Malgré tout, comme l’insecte est très vif et malin,
Entendant la comptine de l’enfant, il lui vient
Une idée capable de libérer le gamin :

« Demain, c’est la pleine lune, une nuit des plus magiques !
Pour te sauver c’est sûr, il faut que tu t’appliques
Tout le jour au travail que l’ogre t’a donné !
C’est ainsi que tu gagneras ta liberté.

Mais fais bien attention à ce que tu peindras,
Evite les gros ours, les fauves ou les cobras.
Si tu veux t’évader et si tu crois en moi,
Une foule de papillons, ce sera mieux pour toi ! »

Une fois l’enfant instruit, le papillon repart,
Non sans avoir promis de revenir le voir.

« A demain mon ami, oublie tous tes ennuis,
Tu dormiras bientôt, dans ta chambre, dans ton lit !
Méchant ogre, en glouton, a volé les couleurs
Qui paraient la région, provoquant son malheur.
Cela est vraiment triste, mais demain, tout changera.
Grâce à toi, je suis libre, bientôt tu le seras ».

Le lendemain matin, l’enfant, encouragé,
Passe sa journée à peindre sous l’oeil du meunier.
Ce qu’il dessine en boucle, ce sont des papillons.
Il y en a de tous les types, couleurs et blasons.

Une fois le soir venu, le papillon revient.
L’enfant est très déçu de le voir sans rien.

Il attendait fébrile, du renfort, des amis
Pour le tirer d’affaire, mais son copain lui dit :

« Chante ta belle comptine, celle de la nuit passée,
J’y ai senti les mots magiques pour te sauver. »

Alors l’enfant chantonne, sans plus trop espérer.
Comment une chanson pourrait-elle le sauver ?

Mais à l’instant précis où il commence son air,
Les insectes dessinés par l’enfant débonnaire,
Prennent vie et s’envolent.

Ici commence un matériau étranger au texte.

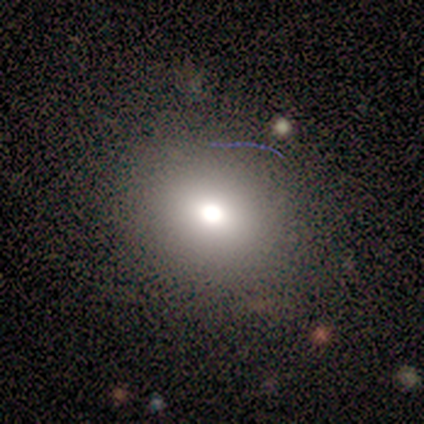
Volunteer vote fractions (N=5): Q: Smooth or featured?
A: star or artifact (60%); runner-up: smooth (40%)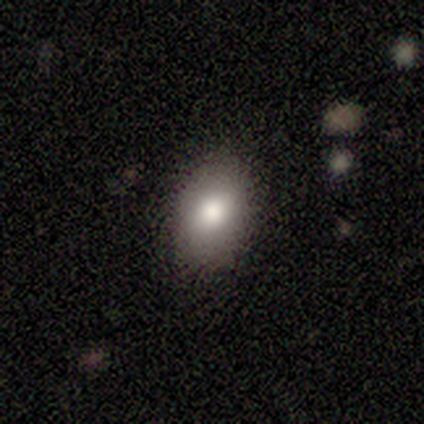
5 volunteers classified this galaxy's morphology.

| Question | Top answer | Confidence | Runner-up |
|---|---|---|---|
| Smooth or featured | smooth | 100% | — |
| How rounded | in between | 100% | — |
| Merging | none | 80% | merger (20%) |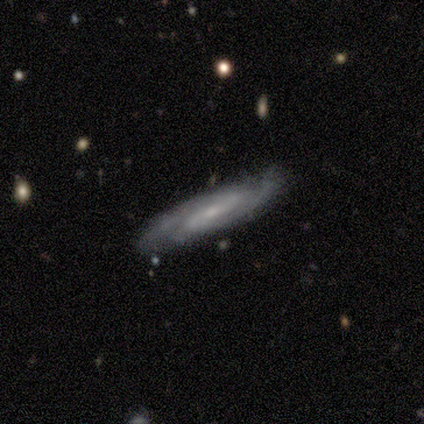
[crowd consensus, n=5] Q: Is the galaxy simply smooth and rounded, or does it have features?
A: featured or disk — 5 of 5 (100%).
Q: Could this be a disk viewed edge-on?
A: no — 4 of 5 (80%).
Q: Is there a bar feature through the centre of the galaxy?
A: weak — 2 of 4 (50%).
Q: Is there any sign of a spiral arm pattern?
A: yes — 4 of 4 (100%).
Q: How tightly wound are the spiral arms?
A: medium — 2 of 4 (50%).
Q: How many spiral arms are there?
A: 2 — 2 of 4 (50%).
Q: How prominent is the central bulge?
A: small — 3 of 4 (75%).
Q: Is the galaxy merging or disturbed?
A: none — 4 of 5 (80%).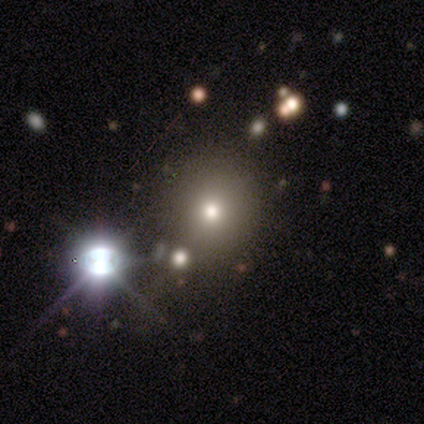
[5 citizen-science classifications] Morphology: type=star or artifact (80%).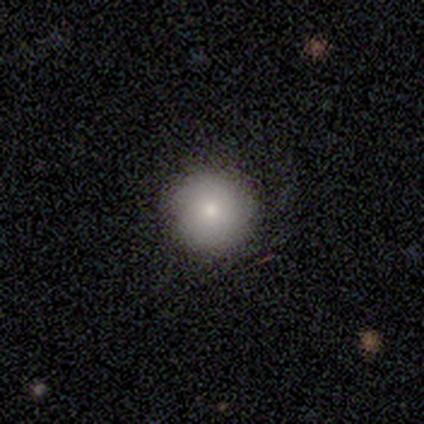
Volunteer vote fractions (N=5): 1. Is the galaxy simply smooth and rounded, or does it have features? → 100% smooth, 0% featured or disk, 0% star or artifact.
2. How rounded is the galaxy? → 100% round, 0% in between, 0% cigar-shaped.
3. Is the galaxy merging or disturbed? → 60% none, 40% minor disturbance, 0% major disturbance, 0% merger.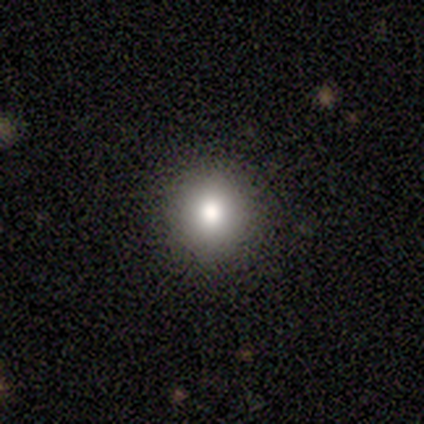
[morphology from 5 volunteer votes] This is clearly a smooth galaxy (80%). How rounded: clearly round (100%). Merging: clearly none (100%).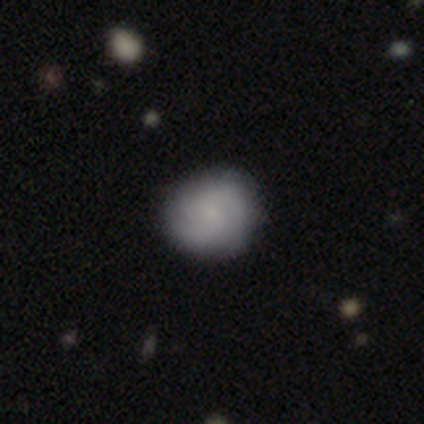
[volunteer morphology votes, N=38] Smooth or featured: smooth — 53% (featured or disk — 39%)
How rounded: round — 85% (in between — 15%)
Merging: none — 57% (minor disturbance — 17%)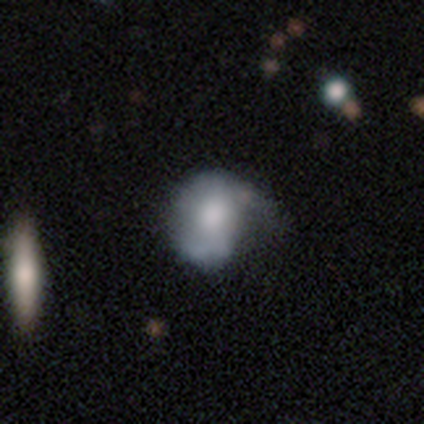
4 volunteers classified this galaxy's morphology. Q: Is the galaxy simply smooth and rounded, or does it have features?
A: smooth — 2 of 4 (50%, tied with featured or disk).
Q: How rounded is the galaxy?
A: round — 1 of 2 (50%, tied with in between).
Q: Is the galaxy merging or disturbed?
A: major disturbance — 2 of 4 (50%).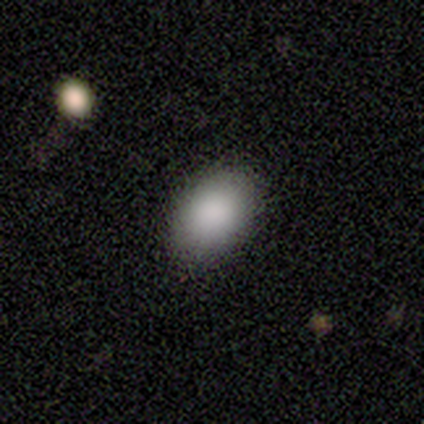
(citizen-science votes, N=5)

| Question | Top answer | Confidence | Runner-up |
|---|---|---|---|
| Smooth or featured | smooth | 60% | featured or disk (20%) |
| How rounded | in between | 100% | — |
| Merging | none | 100% | — |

Ils tournent et tournent en l’air.

Les tous jaunes, les très rouges, grands verts et petits bleus :
En un fier arc-en-ciel se transforment les cieux !

La figure est si belle ! L’enfant s’y abandonne :
Sa raison tangue un peu et bien vite il chavire,
Il se retrouve marin à bord d’un grand navire,
Admirant les étoiles dont les couleurs l’étonnent.

Le papillon bleuté, pour sauver petit mousse,
Rassemble tous ses frères et soeurs à la rescousse !
Une armée papillon ça vaut bien un gros ours !

Tous ensemble, ils envolent la cage du prisonnier,
Et en silence afin de ne pas réveiller
Le gros ogre trapu qui dort comme un bébé,
Ils s’éloignent du moulin, le laissant bien ronfler !

Par-delà tous les arbres de la grande forêt,
Toutes ailes déployées, ils arrivent bientôt
Au village gris et triste, ils ramènent marmot
A ses pauvres parents, fâchés mais soulagés.

Le môme est bien grondé mais tout cela l’instruit :
Les pleurs de sa mère lui apprennent sa leçon.
Il promet et jure fort : plus jamais fanfaron !
Ensemble, ils furent heureux et l’ogre fut puni !

Son moulin ne pouvait plus cacher les caprices
Du monstre qui enlevait enfants et nourrissons.
La contrée toute entière, aidée des papillons,
Prit son courage en main pour détruire la bâtisse !

Et des bouts du moulin, on fit décoration.
Le village tout triste perdit bientôt son nom.
De l’ogre on n’entendit jamais plus dire mot.
Il disparut sans bruit et sans faire le fiérot.